Pero sin querer, me he alejado
del barrio al que vuelvo rápidamente porque quiero retratar con las palabras
algunos flashes del pasado que tengo almacenados en mi memoria de aquella
Fuente Nueva y de sus calles aledañas cuando mis amigos y yo solíamos rondar
por allí. Juanito Peragón “Juan Mateo” que aparece en la fotografía, -el
segundo de la izquierda agachado-, él y su padre, albañil este de reconocida
fama, ayudaron a transformar el barrio,
pues construían una casa totalmente terminada en poco más de cuarenta días,
“Los albañiles de los pobres”, así se les conocían. Al escribir el nombre de
Juanito he mirado al cielo ya que nos dejó hará más de tres décadas este buen amigo
de la infancia del que conservo muy buenos recuerdos.
Y fue así como de esta
manera, poco a poco, las nuevas construcciones fueron devorando a las tierras
próximas a la fuente, y el barrio creció de manera espectacular gracias a las divisas
ganadas con mucho esfuerzo y sacrificio en países lejanos por aquellos
emigrantes torrecampeños que ansiaban de manera primordial tener un hogar de su
propiedad.
En nuestro pueblo
existen calles que perdieron hace mucho tiempo ese rancio sabor a pueblo, -repasando,
no encuentro otra razón más que la falta de comunicación entre los vecinos-. La
Carrera Baja desde siempre ha sido y sigue siendo un ejemplo de todo lo
contrario. La recuerdo por la noche en esos inviernos de eternos temporales
donde las tintineantes luces que pendían de un lado a otro de la calle se
mecían entre la bruma, adobada esta por el olor a las ricas morcillas que
elaboraba Facundo, mezclándose este grato aroma con el de la turbia mescolanza
del chocolate, especias, y otros olores que se desparramaban de la tienda de ultramarinos de Dolores. A primeras horas de
la mañana, el ruido de las escobas de las mujeres barriendo sus puertas se
confundía con el gratificante, clic, clic, clic, salido de la barbería de
Federico,-me dijo un día que a los acordes de sus tijeras más de un cliente
quedó dormido en su sillón-. Los corrillos de tertulianos en la glorieta de la
Fuente Nueva desde primeras horas daban vida a esta plazoleta poniéndose al día
los unos a los otros de los últimos acontecimientos habidos en el pueblo.
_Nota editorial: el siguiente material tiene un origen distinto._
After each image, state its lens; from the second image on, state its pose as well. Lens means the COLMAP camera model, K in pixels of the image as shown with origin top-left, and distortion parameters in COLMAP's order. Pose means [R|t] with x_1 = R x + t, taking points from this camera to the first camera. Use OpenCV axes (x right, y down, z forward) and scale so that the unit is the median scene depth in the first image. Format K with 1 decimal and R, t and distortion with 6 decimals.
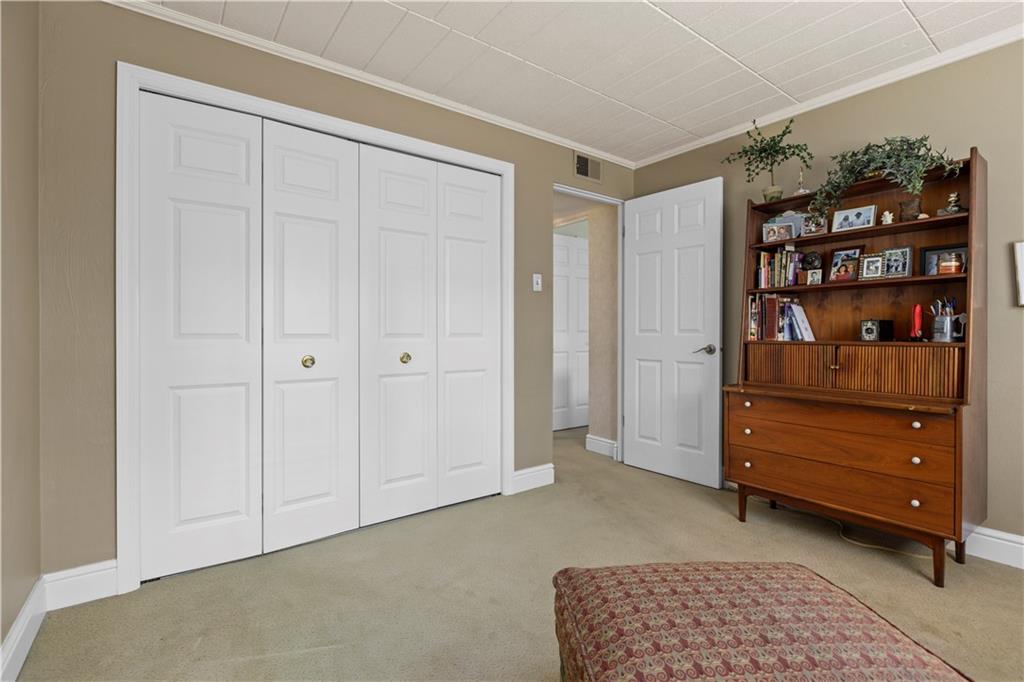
lens RADIAL K [[414.7, 0, 518.8], [0, 414.7, 343.3], [0, 0, 1]] dist [-0.001274, -0.000260]
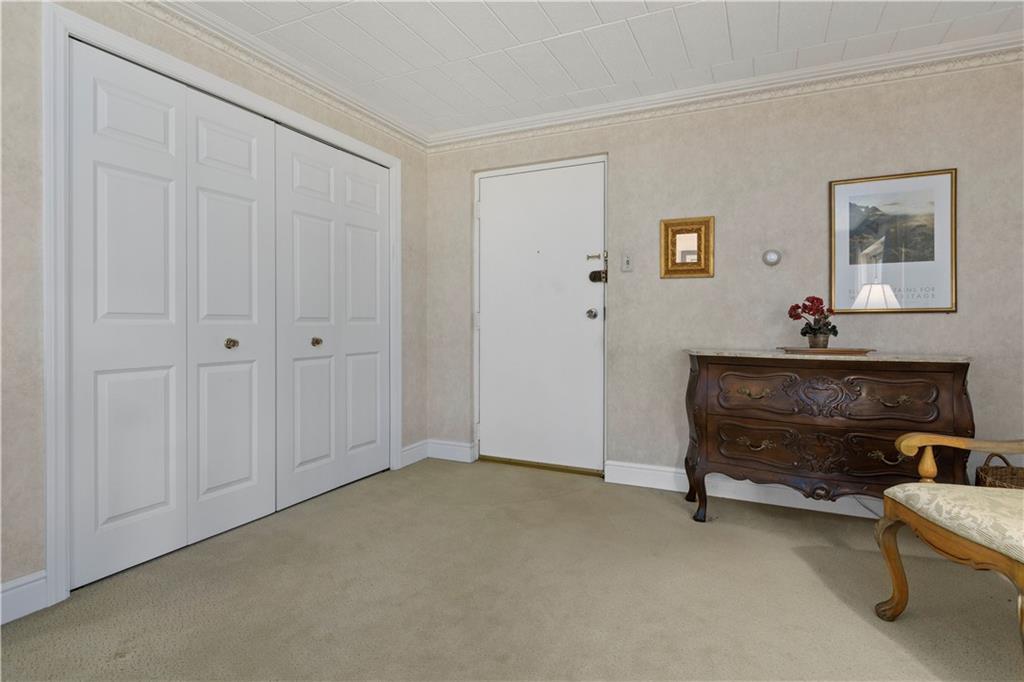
lens RADIAL K [[516.4, 0, 513.1], [0, 516.4, 332.4], [0, 0, 1]] dist [-0.002109, 0.000012]
pose [[0.858734, 0.006259, 0.512383, -0.453277], [-0.008423, 0.999963, 0.001902, 0.007101], [-0.512352, -0.005949, 0.858755, -0.299065]]
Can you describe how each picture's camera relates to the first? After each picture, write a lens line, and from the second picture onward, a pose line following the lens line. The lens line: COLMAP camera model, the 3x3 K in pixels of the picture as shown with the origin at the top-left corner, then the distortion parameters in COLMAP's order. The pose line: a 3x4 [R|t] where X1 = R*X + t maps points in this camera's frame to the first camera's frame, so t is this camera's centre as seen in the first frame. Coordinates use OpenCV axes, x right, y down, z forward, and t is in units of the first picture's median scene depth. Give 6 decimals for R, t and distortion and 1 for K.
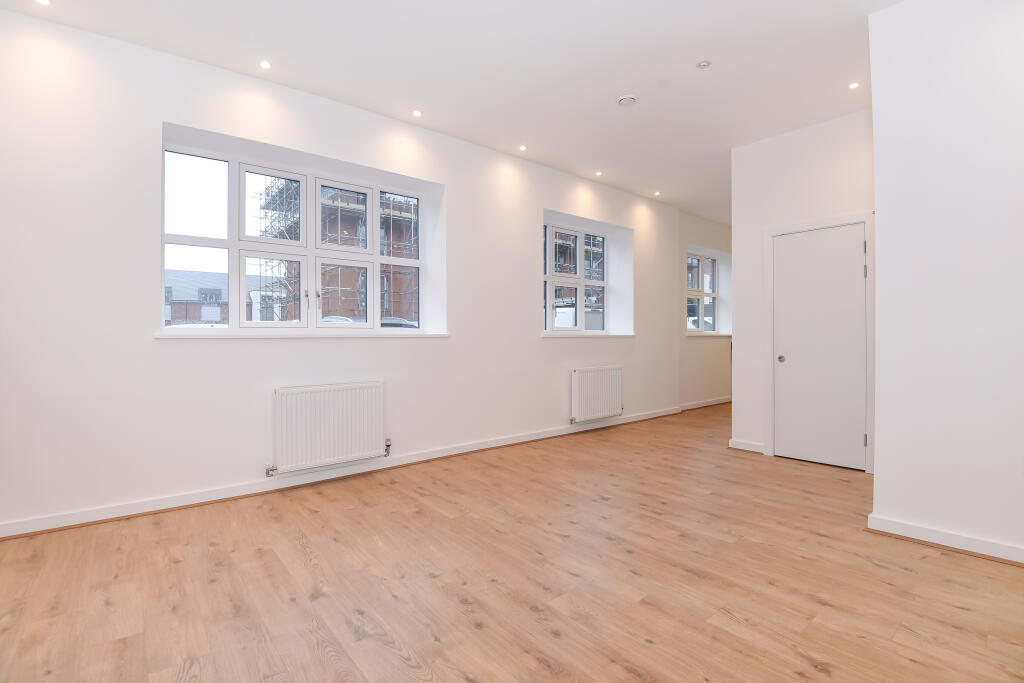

El
paso de Nuestro Padre Jesús en Semana Santa al amanecer llegando al final de la
Carrera Baja, era un privilegio poder contemplar a la tan sagrada y venerada imagen
desde allí teniendo como fondo la sierra, ya que el lucero del alba refulgía en
el cielo como caballo luminoso y pareciera aspirar querer aproximarse para ser
cirio en la procesión.
No quiero olvidarme de
la calle Las Parras, algo más angosta pero llena de luz y con mucho encanto
donde los geranios en algunos de sus balcones han servido y sirven para alegrar
al paseante.
Cuando el grupo de
amigos regresábamos a nuestro barrio del Camino de la Estación, teníamos la
costumbre de hacerlo por La Puentecilla, donde desde una determinada casa el
olor a rebaño de cabras era muy notable. A veces, haces de ramón amontonado en
la puerta servían para identificar la vivienda del cabrero.
Hoy he querido pasear
mis recuerdos por un barrio con pueblo, por
el barrio de la Fuente Nueva que tiene el privilegio de venerar a la Virgen del
Carmen por la que en su honor, cada año, se celebra una feria cada vez más
afamada, todo, porque el barrio es una gran familia.
Amigos y amigas, espero
os haya gustado este paseo en el que algunos episodios narrados sucedieron hace
más de sesenta años, feria arriba, o feria abajo. Recuerdos todos de un barrio
al que abrazo desde la distancia de manera muy efusiva.